▸ Task input:
....................

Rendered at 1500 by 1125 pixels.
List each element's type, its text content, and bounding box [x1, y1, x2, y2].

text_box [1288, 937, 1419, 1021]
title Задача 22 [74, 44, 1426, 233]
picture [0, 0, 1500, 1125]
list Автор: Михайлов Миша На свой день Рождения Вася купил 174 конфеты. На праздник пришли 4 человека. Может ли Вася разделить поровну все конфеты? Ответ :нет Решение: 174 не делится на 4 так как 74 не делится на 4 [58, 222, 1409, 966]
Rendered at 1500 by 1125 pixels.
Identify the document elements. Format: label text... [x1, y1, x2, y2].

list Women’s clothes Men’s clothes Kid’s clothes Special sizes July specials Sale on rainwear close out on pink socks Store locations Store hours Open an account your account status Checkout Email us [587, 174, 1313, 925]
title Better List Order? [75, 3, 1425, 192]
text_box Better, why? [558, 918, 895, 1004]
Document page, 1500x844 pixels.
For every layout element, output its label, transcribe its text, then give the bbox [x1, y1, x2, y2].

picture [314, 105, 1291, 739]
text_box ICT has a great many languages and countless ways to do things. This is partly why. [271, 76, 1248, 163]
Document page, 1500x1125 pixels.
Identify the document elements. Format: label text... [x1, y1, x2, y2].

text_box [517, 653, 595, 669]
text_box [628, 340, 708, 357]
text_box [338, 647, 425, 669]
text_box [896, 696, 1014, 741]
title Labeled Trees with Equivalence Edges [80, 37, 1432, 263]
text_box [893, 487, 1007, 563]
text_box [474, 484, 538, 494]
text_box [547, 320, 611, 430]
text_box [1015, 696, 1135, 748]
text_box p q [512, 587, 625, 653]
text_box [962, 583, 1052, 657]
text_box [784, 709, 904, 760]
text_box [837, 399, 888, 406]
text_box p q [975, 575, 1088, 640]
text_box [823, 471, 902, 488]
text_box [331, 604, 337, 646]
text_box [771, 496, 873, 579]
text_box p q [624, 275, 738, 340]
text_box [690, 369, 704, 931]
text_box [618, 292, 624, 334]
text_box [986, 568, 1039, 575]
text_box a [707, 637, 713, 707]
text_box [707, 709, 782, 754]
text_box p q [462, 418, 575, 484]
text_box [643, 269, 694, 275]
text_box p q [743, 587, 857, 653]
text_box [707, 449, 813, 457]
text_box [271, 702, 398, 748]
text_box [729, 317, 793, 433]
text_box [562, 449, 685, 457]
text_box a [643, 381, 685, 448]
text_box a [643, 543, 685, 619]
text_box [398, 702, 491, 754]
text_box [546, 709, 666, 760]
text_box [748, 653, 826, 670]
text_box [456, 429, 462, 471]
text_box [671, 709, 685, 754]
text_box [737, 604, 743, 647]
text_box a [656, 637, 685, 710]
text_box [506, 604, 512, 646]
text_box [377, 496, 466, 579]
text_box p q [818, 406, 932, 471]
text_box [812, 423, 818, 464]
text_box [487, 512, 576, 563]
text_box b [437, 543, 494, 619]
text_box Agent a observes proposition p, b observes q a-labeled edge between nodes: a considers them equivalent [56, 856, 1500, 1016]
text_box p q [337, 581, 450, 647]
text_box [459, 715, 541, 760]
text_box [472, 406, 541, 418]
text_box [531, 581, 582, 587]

....................

▸ Exercise details: Repeat, word for word, every line above.

▸ Answer for the task:
Rendered at 1500 by 1125 pixels.
List each element's type, its text content, and bounding box [x1, y1, x2, y2].

text_box [1288, 937, 1419, 1021]
title Задача 22 [74, 44, 1426, 233]
picture [0, 0, 1500, 1125]
list Автор: Михайлов Миша На свой день Рождения Вася купил 174 конфеты. На праздник пришли 4 человека. Может ли Вася разделить поровну все конфеты? Ответ :нет Решение: 174 не делится на 4 так как 74 не делится на 4 [58, 222, 1409, 966]
Rendered at 1500 by 1125 pixels.
Identify the document elements. Format: label text... [x1, y1, x2, y2].

list Women’s clothes Men’s clothes Kid’s clothes Special sizes July specials Sale on rainwear close out on pink socks Store locations Store hours Open an account your account status Checkout Email us [587, 174, 1313, 925]
title Better List Order? [75, 3, 1425, 192]
text_box Better, why? [558, 918, 895, 1004]
Document page, 1500x844 pixels.
For every layout element, output its label, transcribe its text, then give the bbox [x1, y1, x2, y2].

picture [314, 105, 1291, 739]
text_box ICT has a great many languages and countless ways to do things. This is partly why. [271, 76, 1248, 163]
Document page, 1500x1125 pixels.
Identify the document elements. Format: label text... [x1, y1, x2, y2].

text_box [517, 653, 595, 669]
text_box [628, 340, 708, 357]
text_box [338, 647, 425, 669]
text_box [896, 696, 1014, 741]
title Labeled Trees with Equivalence Edges [80, 37, 1432, 263]
text_box [893, 487, 1007, 563]
text_box [474, 484, 538, 494]
text_box [547, 320, 611, 430]
text_box [1015, 696, 1135, 748]
text_box p q [512, 587, 625, 653]
text_box [962, 583, 1052, 657]
text_box [784, 709, 904, 760]
text_box [837, 399, 888, 406]
text_box p q [975, 575, 1088, 640]
text_box [823, 471, 902, 488]
text_box [331, 604, 337, 646]
text_box [771, 496, 873, 579]
text_box p q [624, 275, 738, 340]
text_box [690, 369, 704, 931]
text_box [618, 292, 624, 334]
text_box [986, 568, 1039, 575]
text_box a [707, 637, 713, 707]
text_box [707, 709, 782, 754]
text_box p q [462, 418, 575, 484]
text_box [643, 269, 694, 275]
text_box p q [743, 587, 857, 653]
text_box [707, 449, 813, 457]
text_box [271, 702, 398, 748]
text_box [729, 317, 793, 433]
text_box [562, 449, 685, 457]
text_box a [643, 381, 685, 448]
text_box a [643, 543, 685, 619]
text_box [398, 702, 491, 754]
text_box [546, 709, 666, 760]
text_box [748, 653, 826, 670]
text_box [456, 429, 462, 471]
text_box [671, 709, 685, 754]
text_box [737, 604, 743, 647]
text_box a [656, 637, 685, 710]
text_box [506, 604, 512, 646]
text_box [377, 496, 466, 579]
text_box p q [818, 406, 932, 471]
text_box [812, 423, 818, 464]
text_box [487, 512, 576, 563]
text_box b [437, 543, 494, 619]
text_box Agent a observes proposition p, b observes q a-labeled edge between nodes: a considers them equivalent [56, 856, 1500, 1016]
text_box p q [337, 581, 450, 647]
text_box [459, 715, 541, 760]
text_box [472, 406, 541, 418]
text_box [531, 581, 582, 587]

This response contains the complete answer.